*Directions for this task:* Leave out the images and return all the data word for word.

*Input material:*
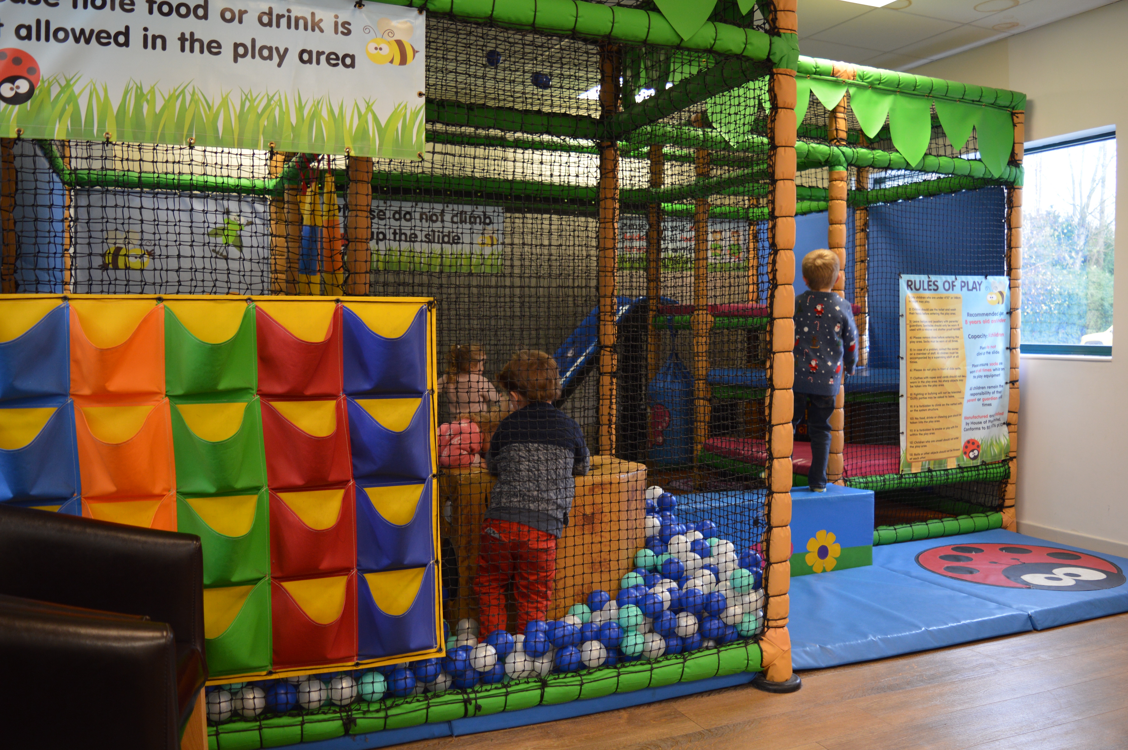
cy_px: 375
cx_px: 564
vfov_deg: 43.5
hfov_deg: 62.0
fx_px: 939
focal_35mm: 30
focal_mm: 20
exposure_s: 1/25
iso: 400
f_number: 3.5
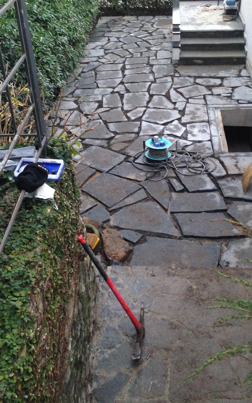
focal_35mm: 43
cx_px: 151
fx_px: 472
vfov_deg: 46.1
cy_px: 182
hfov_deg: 29.8
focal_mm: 4.12
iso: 250
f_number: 2.4
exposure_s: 1/20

*Result of this exercise:*
cy_px: 375
cx_px: 564
vfov_deg: 43.5
hfov_deg: 62.0
fx_px: 939
focal_35mm: 30
focal_mm: 20
exposure_s: 1/25
iso: 400
f_number: 3.5
focal_35mm: 43
cx_px: 151
fx_px: 472
vfov_deg: 46.1
cy_px: 182
hfov_deg: 29.8
focal_mm: 4.12
iso: 250
f_number: 2.4
exposure_s: 1/20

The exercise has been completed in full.